**Texte de l'exercice**

┌────────

Vendredi 19 Avril, 2024 á Dakar
Vendredi 01 Juin, 2018 +33
Chronique

Il était une fois, Wade

Single Post
Il était une fois, Wade

« L’ambition souvent fait accepter
les fonctions les plus basses ; c’est
ainsi que l’on grimpe dans la
même posture que l’on rampe »
Jonathan SWIFT

 

Il n’y a rien à faire avec Abdoulaye Wade. Qu’importe l’état dans lequel on le fait macérer, il revient toujours avec un goût amer. On ne peut pas lui extirper ses ennemis, puisqu’ils sont à l’intérieur. Ce sont les vieux démons qui le réveillent tous les soirs pour lui demander des comptes sur Me Babacar Sèye, Mamadou Lamine Badji, et récemment Chamsdine Aïdara. Les Aïdara de Ziguinchor, très respectés un peu partout dans le Pakao, ont eux aussi décidé de l’empêcher de dormir. Wa se présente toujours avec le visage tuméfié comme s’il avait passé la nuit en tête-à-tête avec sa bouteille de vin. Non. Il souffre. Pas de nos malheurs, mais de ses propres malheurs, qui l’empêchent de dormir. Quand son indexe transperce le vide pour menacer quelqu’un, c’est pour entrer dans ses propres abîmes. Mais il sait, depuis la semaine dernière au moins, qu’il ne fait plus peur à personne.
Viviane Wade avait décelé cette fournaise intérieure, en confessant à son biographe officiel Cheikh Diallo que « dormir auprès de Abou n’est pas de tout repos ». C’est terrible, pour quelqu’un qui pensait que la mauvaise conscience ne le rattraperait jamais sur terre. On le croyait insensible aux coups, mais Wade saigne de l’intérieur. C’est de l’intérieur qu’il est en train de se décomposer. Il se fâche contre des gens qui ne lui ont rien fait. Il pétait les plombs, mais la fréquence est devenue inquiétante à ce niveau de l’Etat.

└────────

**Sorties de pose structurées**
┌────────

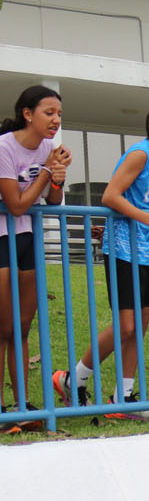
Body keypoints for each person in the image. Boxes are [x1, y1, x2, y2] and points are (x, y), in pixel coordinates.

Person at [54, 105, 149, 419]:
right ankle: (72, 379)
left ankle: (123, 398)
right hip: (122, 249)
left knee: (139, 325)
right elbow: (111, 196)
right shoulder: (140, 155)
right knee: (126, 325)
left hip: (145, 250)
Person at [0, 85, 68, 418]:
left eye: (59, 114)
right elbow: (16, 204)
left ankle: (23, 406)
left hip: (26, 239)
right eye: (49, 113)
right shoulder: (4, 147)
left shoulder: (48, 147)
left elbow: (52, 201)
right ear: (28, 114)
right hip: (2, 236)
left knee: (21, 326)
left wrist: (57, 178)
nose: (56, 120)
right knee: (1, 326)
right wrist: (45, 172)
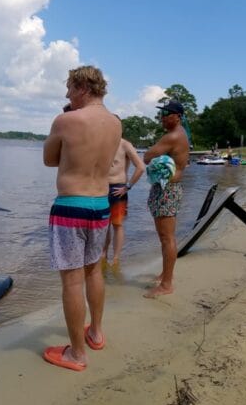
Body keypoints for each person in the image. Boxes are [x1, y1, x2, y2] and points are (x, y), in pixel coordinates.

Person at [42, 65, 121, 371]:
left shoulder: (66, 120)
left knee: (72, 281)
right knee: (94, 272)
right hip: (101, 205)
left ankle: (76, 353)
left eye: (70, 88)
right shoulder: (116, 124)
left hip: (71, 206)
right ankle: (96, 333)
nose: (67, 95)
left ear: (83, 87)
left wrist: (61, 134)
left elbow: (49, 159)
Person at [142, 100, 190, 298]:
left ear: (177, 117)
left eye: (167, 113)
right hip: (170, 188)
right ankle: (165, 274)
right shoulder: (181, 134)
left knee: (166, 237)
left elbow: (147, 157)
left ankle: (167, 284)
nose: (162, 117)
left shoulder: (173, 136)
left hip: (168, 190)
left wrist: (153, 158)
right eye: (162, 113)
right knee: (166, 237)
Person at [104, 132, 145, 268]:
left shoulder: (125, 144)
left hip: (118, 189)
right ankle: (103, 255)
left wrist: (128, 186)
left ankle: (116, 258)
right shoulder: (100, 142)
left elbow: (141, 167)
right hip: (100, 189)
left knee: (117, 224)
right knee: (103, 225)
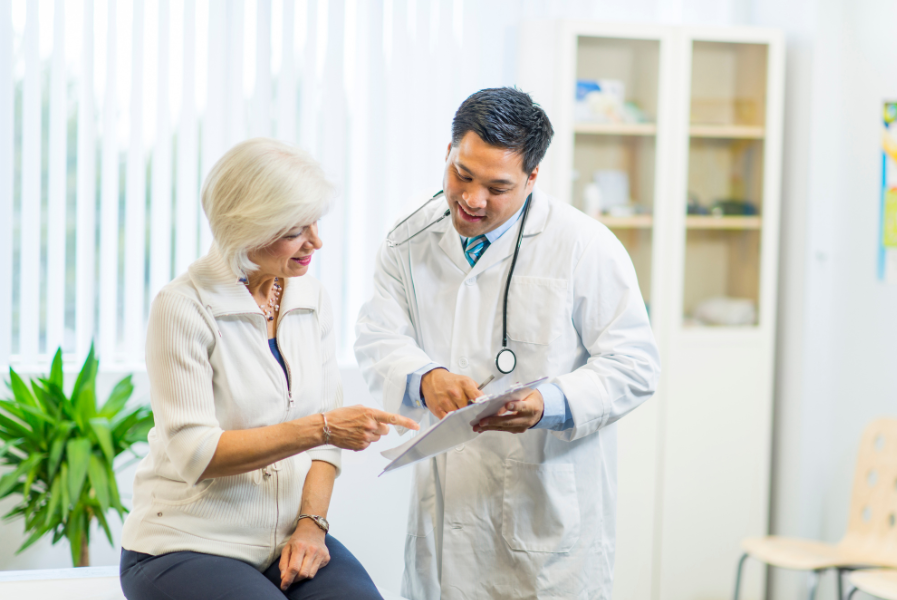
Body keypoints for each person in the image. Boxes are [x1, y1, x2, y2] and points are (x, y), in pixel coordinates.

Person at [354, 88, 660, 599]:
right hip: (445, 521)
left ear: (532, 177)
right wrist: (425, 377)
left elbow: (634, 364)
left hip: (546, 523)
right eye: (462, 175)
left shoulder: (584, 245)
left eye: (497, 187)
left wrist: (549, 403)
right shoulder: (408, 241)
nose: (472, 200)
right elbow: (377, 334)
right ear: (448, 152)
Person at [120, 138, 419, 600]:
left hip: (286, 538)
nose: (315, 241)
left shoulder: (310, 298)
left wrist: (311, 526)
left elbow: (327, 446)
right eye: (295, 229)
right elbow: (196, 453)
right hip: (186, 543)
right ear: (247, 228)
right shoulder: (183, 307)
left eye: (315, 222)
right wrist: (321, 428)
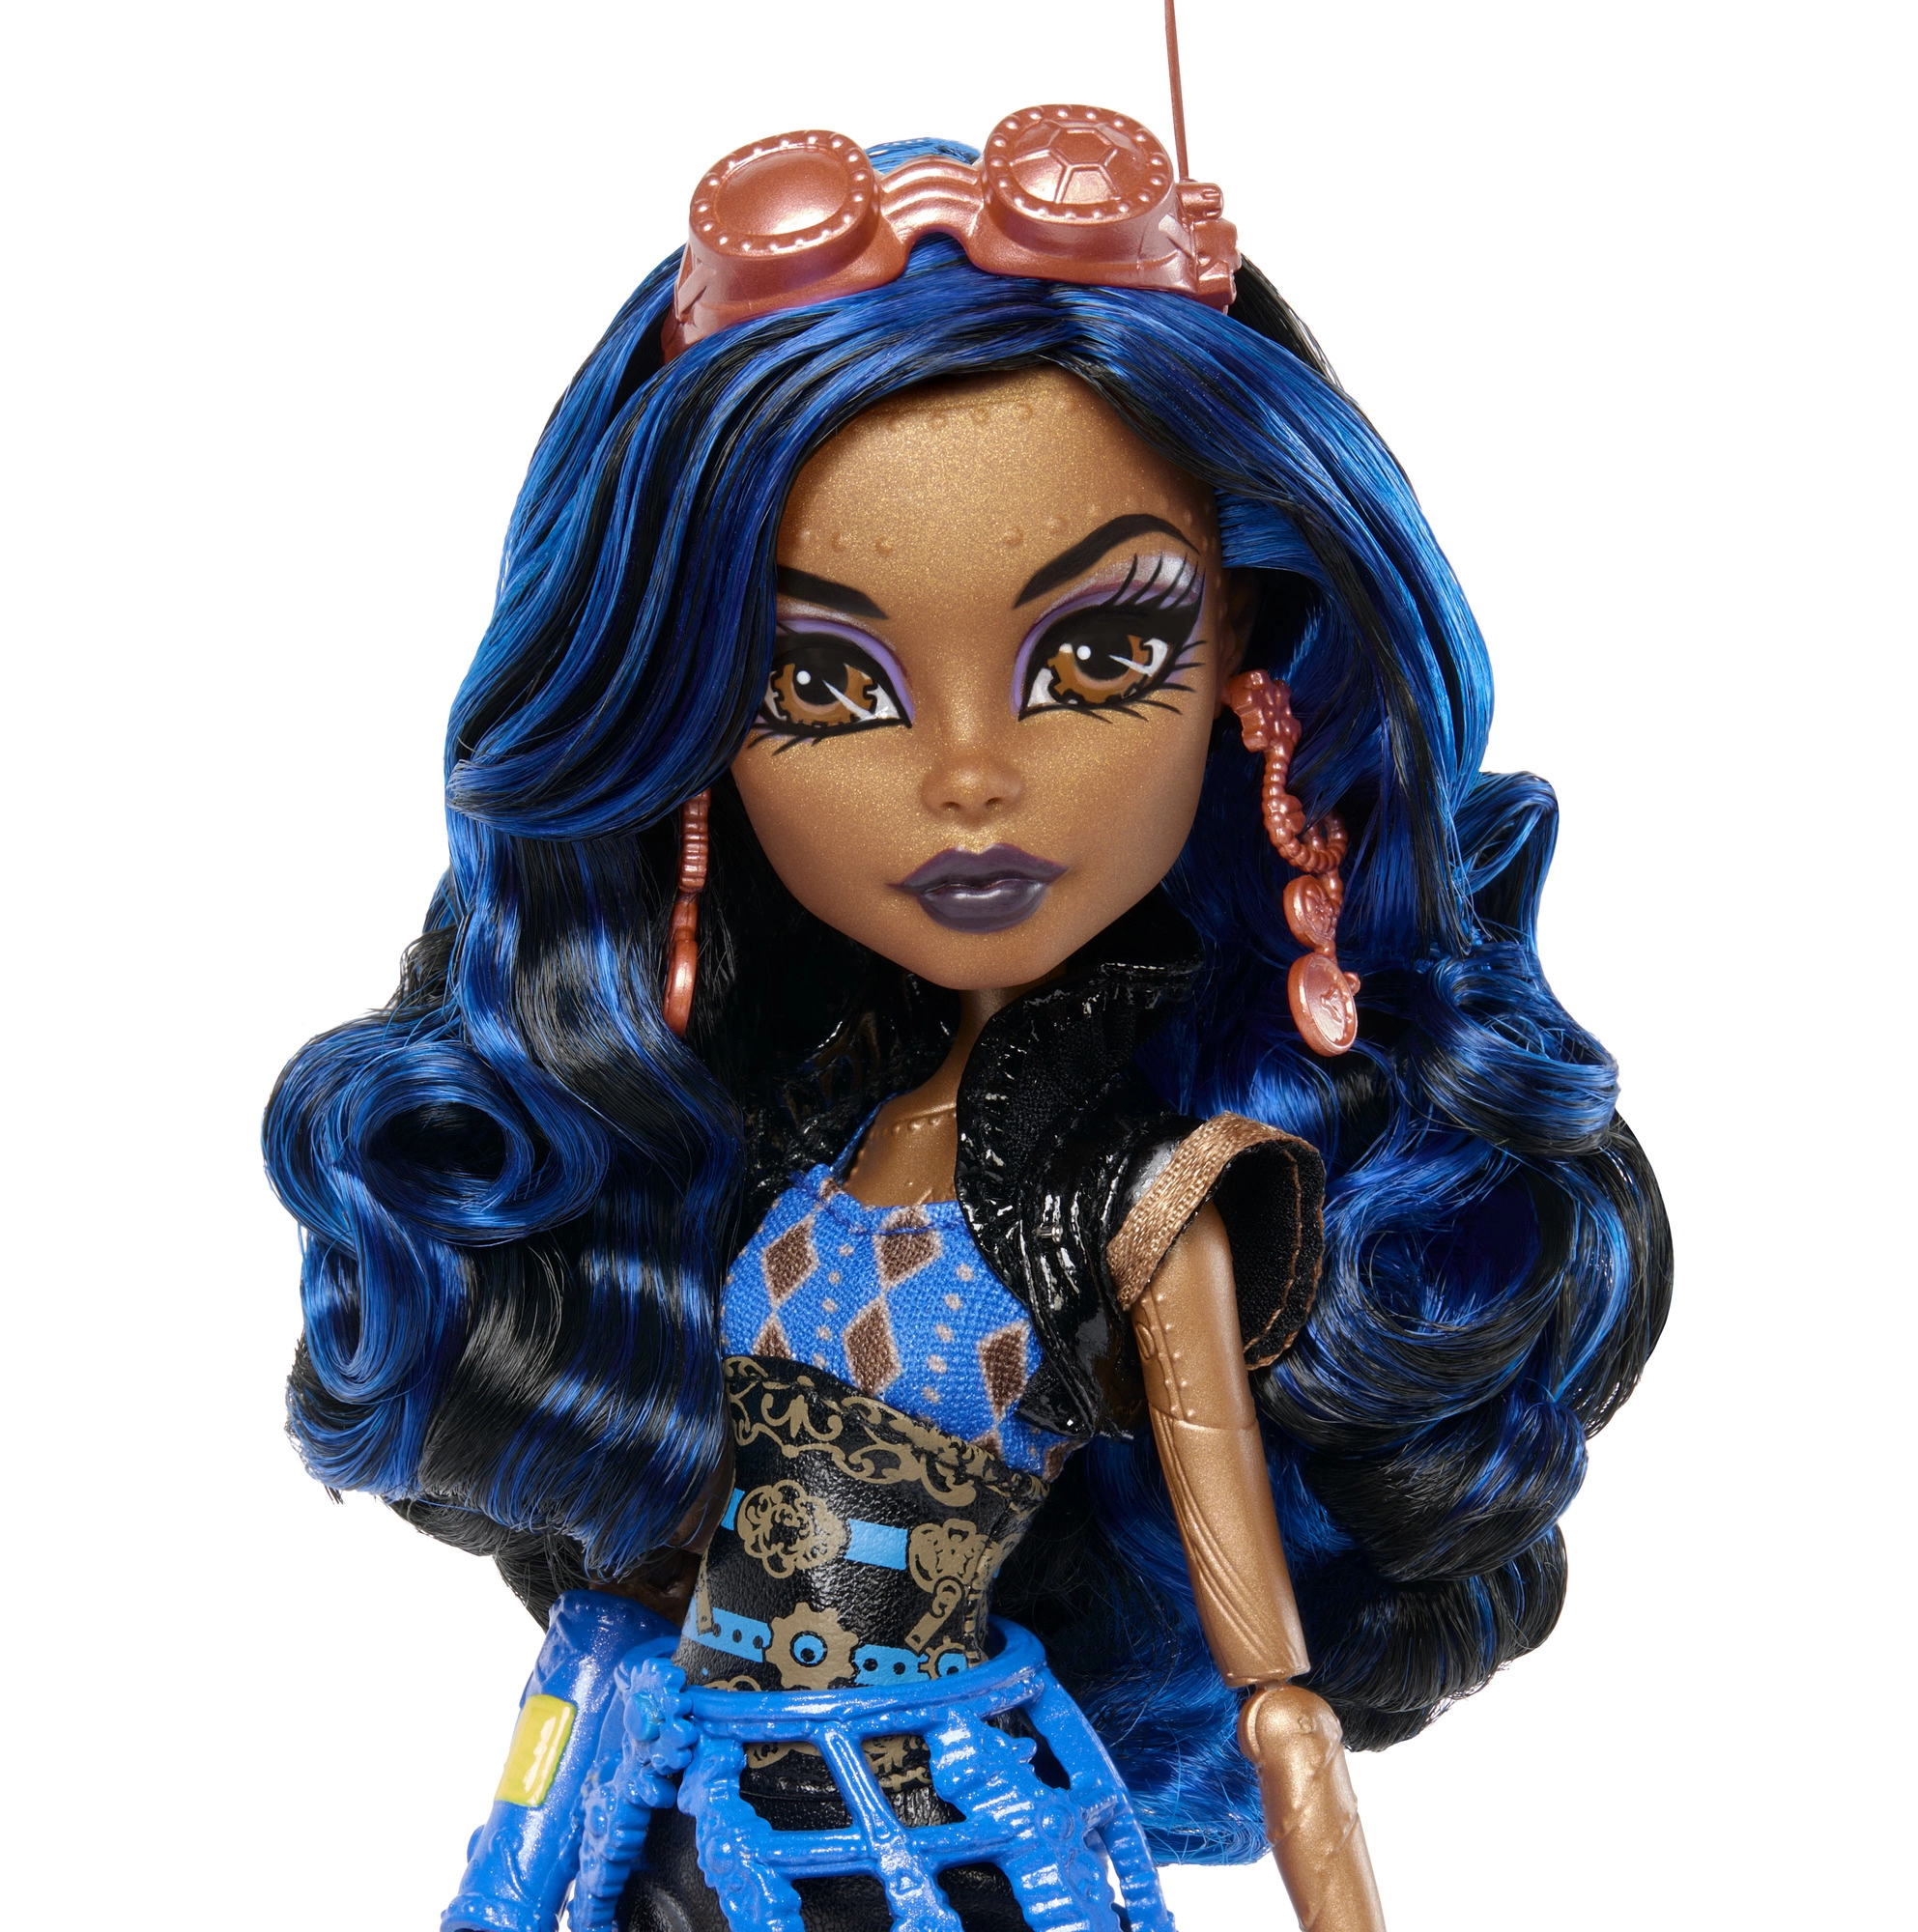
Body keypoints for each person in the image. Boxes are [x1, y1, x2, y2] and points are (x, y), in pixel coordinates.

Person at [265, 112, 1670, 1932]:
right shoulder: (781, 1113)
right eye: (821, 678)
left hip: (920, 1841)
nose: (970, 779)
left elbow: (1275, 1691)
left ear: (1252, 666)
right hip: (649, 1806)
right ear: (691, 740)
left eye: (1099, 653)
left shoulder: (1155, 1199)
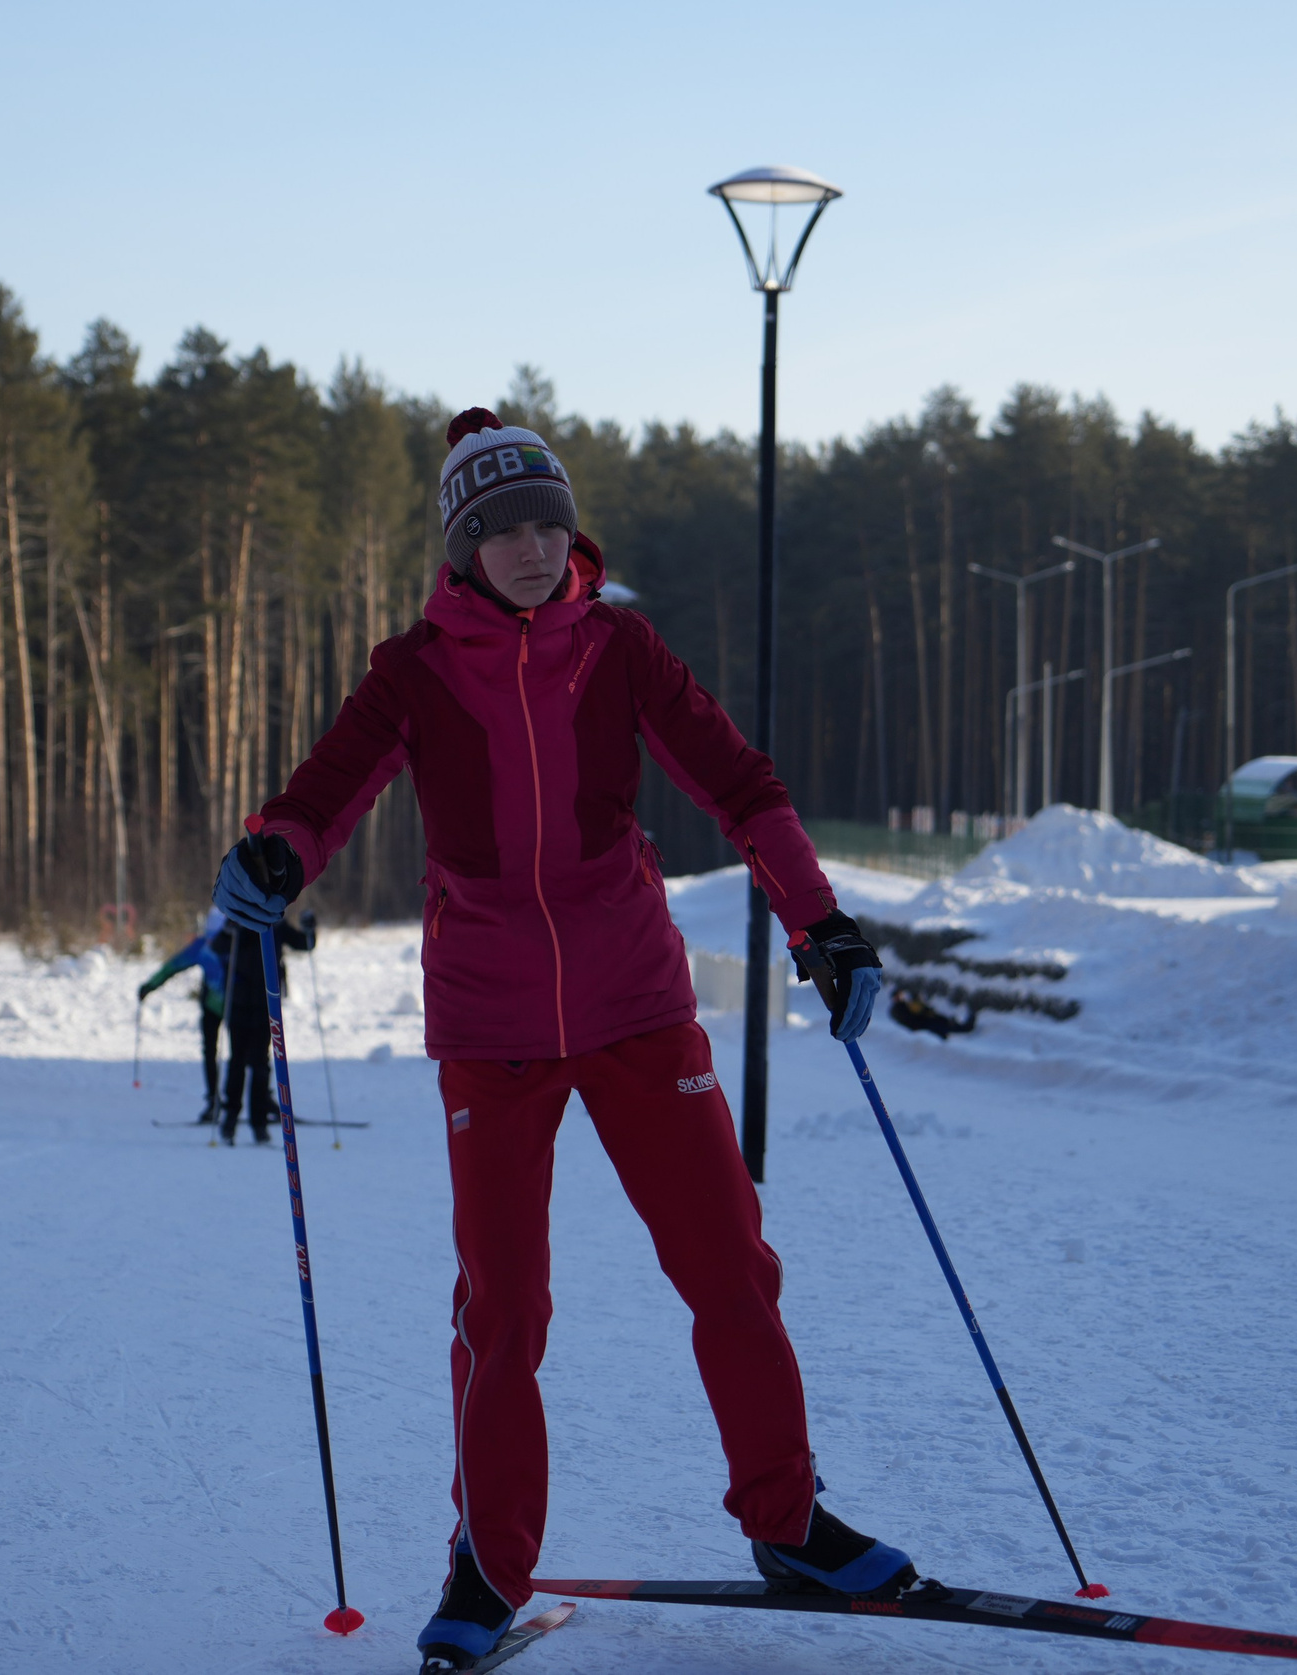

└────────

**Consigne A**
Dites, s'il vous plaît, si chaque affirmation concorde avec la chronique : (i) Viviane Wade s'est confiée à Cheikh Diallo ; (ii) les ennemis de Wade se trouvent hors de lui ; (iii) la citation placée en tête est attribuée à Jonathan Swift. Répondez par oui ou non en citant les mots décisifs.
**Consigne B**
Extrayez de la chronique tout ce qui va de « Viviane Wade avait » jusqu'à « niveau de l’Etat. ».
On peut se passer des données.

**Résultat A**
(i) Oui : « en confessant à son biographe officiel Cheikh Diallo ».
(ii) Non : « puisqu’ils sont à l’intérieur ».
(iii) Oui : « Jonathan SWIFT ».

**Résultat B**
Viviane Wade avait décelé cette fournaise intérieure, en confessant à son biographe officiel Cheikh Diallo que « dormir auprès de Abou n’est pas de tout repos ». C’est terrible, pour quelqu’un qui pensait que la mauvaise conscience ne le rattraperait jamais sur terre. On le croyait insensible aux coups, mais Wade saigne de l’intérieur. C’est de l’intérieur qu’il est en train de se décomposer. Il se fâche contre des gens qui ne lui ont rien fait. Il pétait les plombs, mais la fréquence est devenue inquiétante à ce niveau de l’Etat.